While the new memo makes some meaningful changes from the previous iterations of the enforcement priorities memos, it still embraces the framework of prioritizing groups of people for enforcement, rather than identifying groups of people to prioritize for protection, as many advocates have called for.

There are some significant changes from the previous memos. One overarching change is that this memo only applies to decisions regarding who to apprehend and remove, and not who should be detained or released from detention.

This memo also made clear that there are no categorical bars to the exercise of prosecutorial discretion, and that every decision on whether someone should be considered a priority for enforcement or given prosecutorial discretion should be weighed on an individual basis.

Who Are Enforcement Priorities Under the New Guidance?
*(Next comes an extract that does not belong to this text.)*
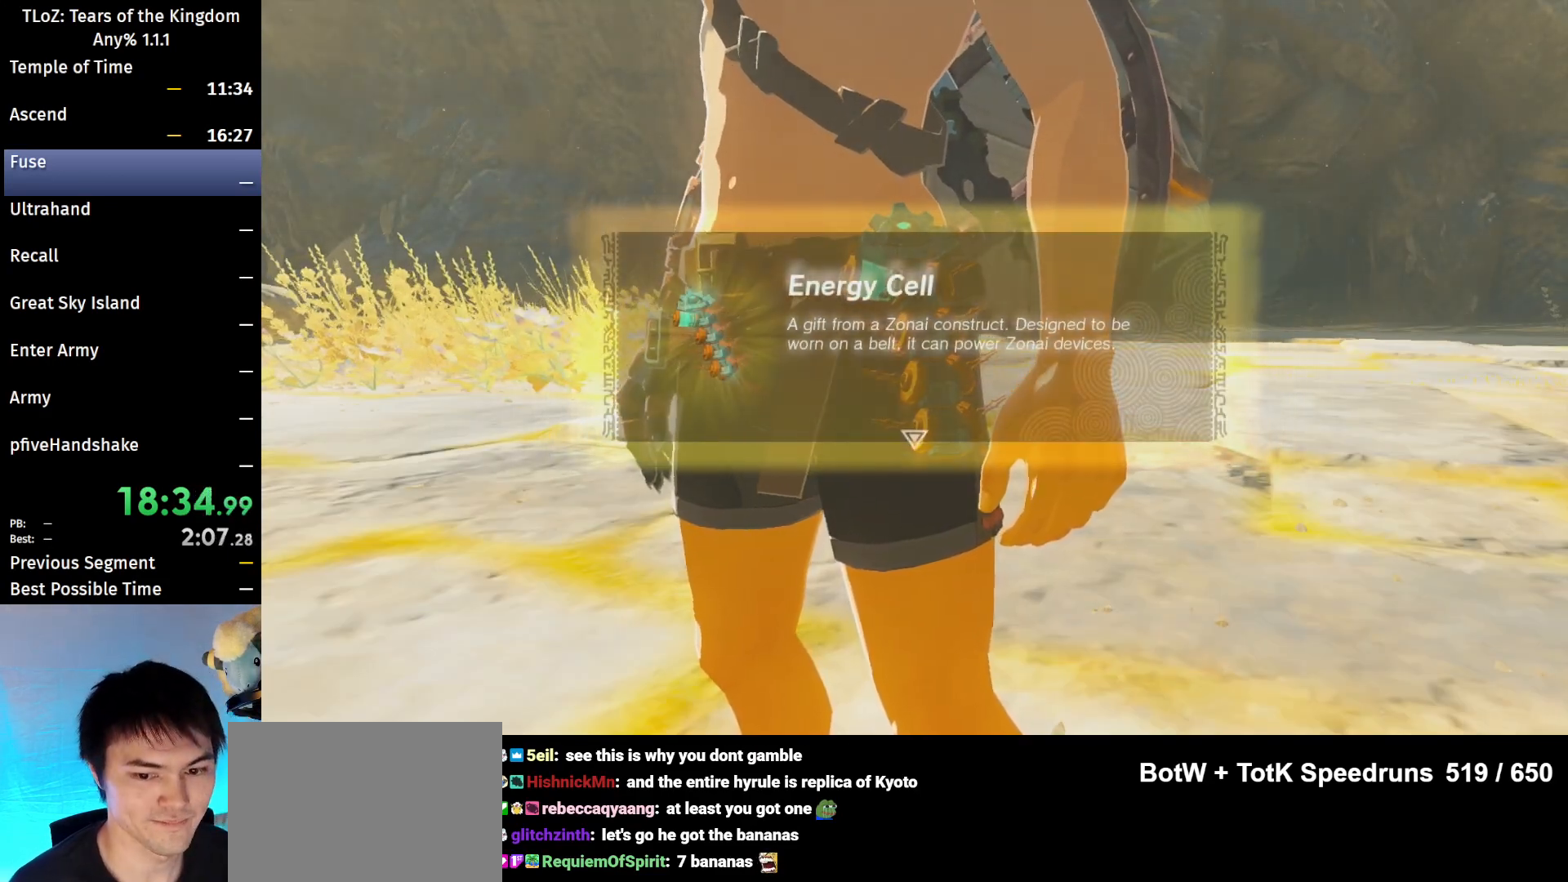
{"buttons": [], "left_stick": "up-right", "right_stick": "center", "events": [[133, "B", "down"], [167, "B", "up"], [267, "B", "down"], [300, "B", "up"], [367, "B", "down"], [433, "B", "up"]]}
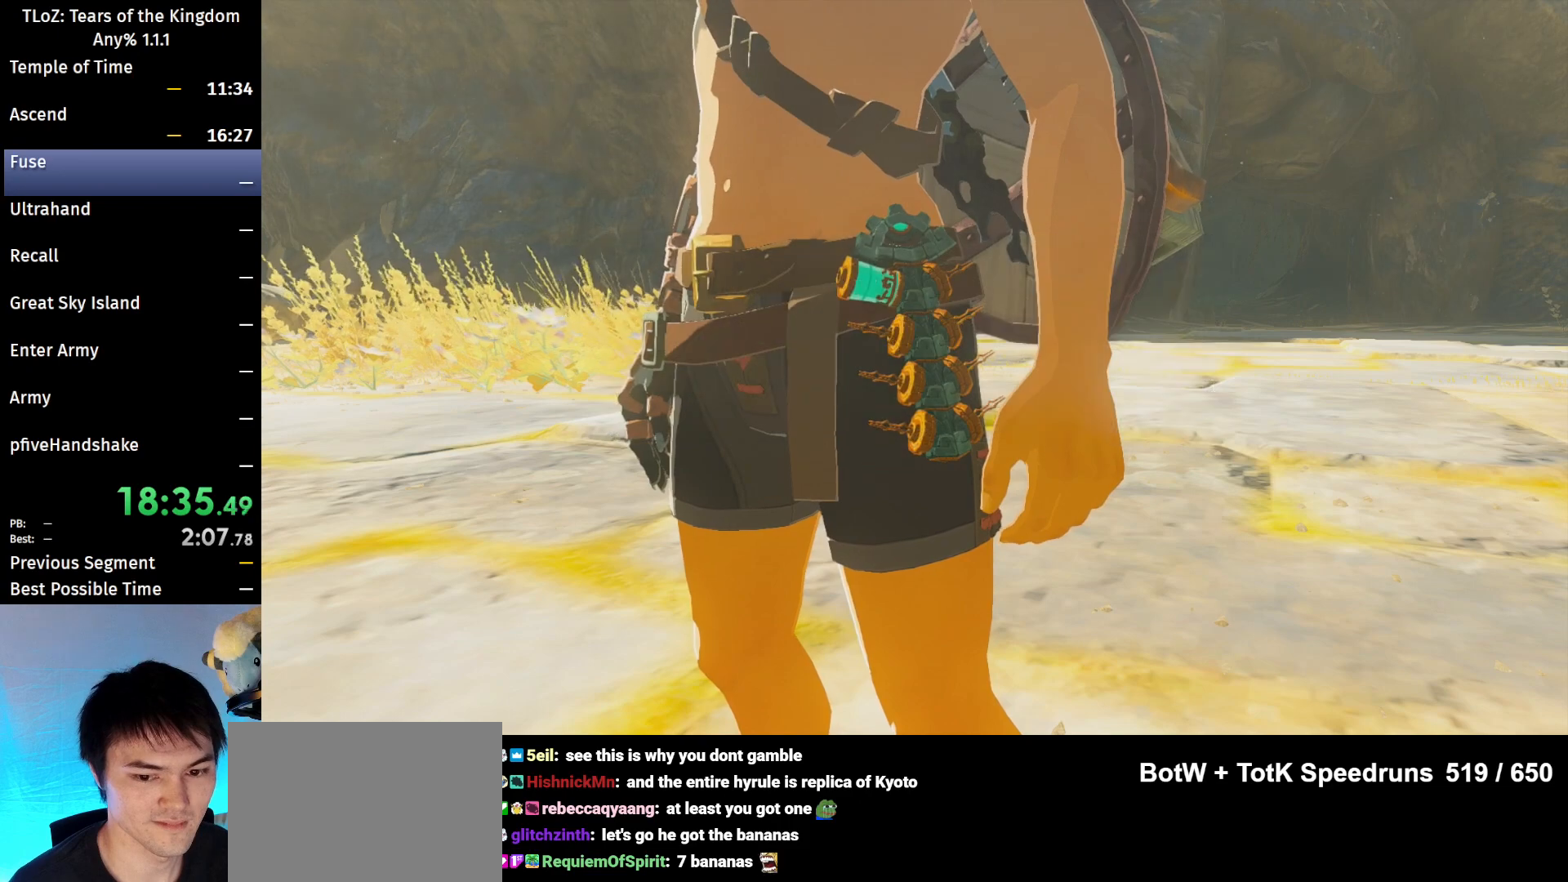
{"buttons": [], "left_stick": "up-right", "right_stick": "center", "events": [[33, "B", "down"], [67, "B", "up"], [167, "B", "down"], [200, "B", "up"], [267, "B", "down"], [333, "B", "up"], [400, "B", "down"], [467, "B", "up"]]}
The memo provides ICE agents with guidelines on three categories of enforcement priorities. The new guidelines direct ICE to focus resources on people who would be considered priorities for enforcement under these three categories:

  • National Security. The first category—left largely unchanged from the previous memos— includes anyone who is accused of or suspected of engaging in terrorism or espionage.
  • Public Safety: The second category, which includes anyone whom ICE finds to be a “threat to public safety,” had some key changes. Previously, this category applied to anyone who had been convicted of an aggravated felony and was deemed to currently be a risk to public safety. This categorical approach to anyone with certain convictions was widely criticized by advocates for failing to consider the equities in individual cases. In the updated memo, that approach has been replaced with a non-exhaustive list of mitigating and aggravating factors that should be considered by ICE agents in determining whether discretion should be exercised.
  • Border Security. The third category prioritizes anyone who entered or attempted to enter the United States after November 1, 2020. However, there is additional language in the new memo that allows for exceptions to making everyone in this group an enforcement priority.

The new enforcement priorities guidance also includes important language directing DHS to not target anyone for enforcement based on their exercising of their civil rights, worker rights, or first amendment rights. These are welcome reminders of the department’s obligations to enforce immigration laws fairly and equitably.

While avoiding the approach of categorically excluding groups of people from benefitting from discretion is a positive step, the guidance also leaves an enormous amount of discretion with individual deportation officers and field offices, and it will require meaningful accountability to be successful. History suggests that this discretion may not be exercised fairly or justly.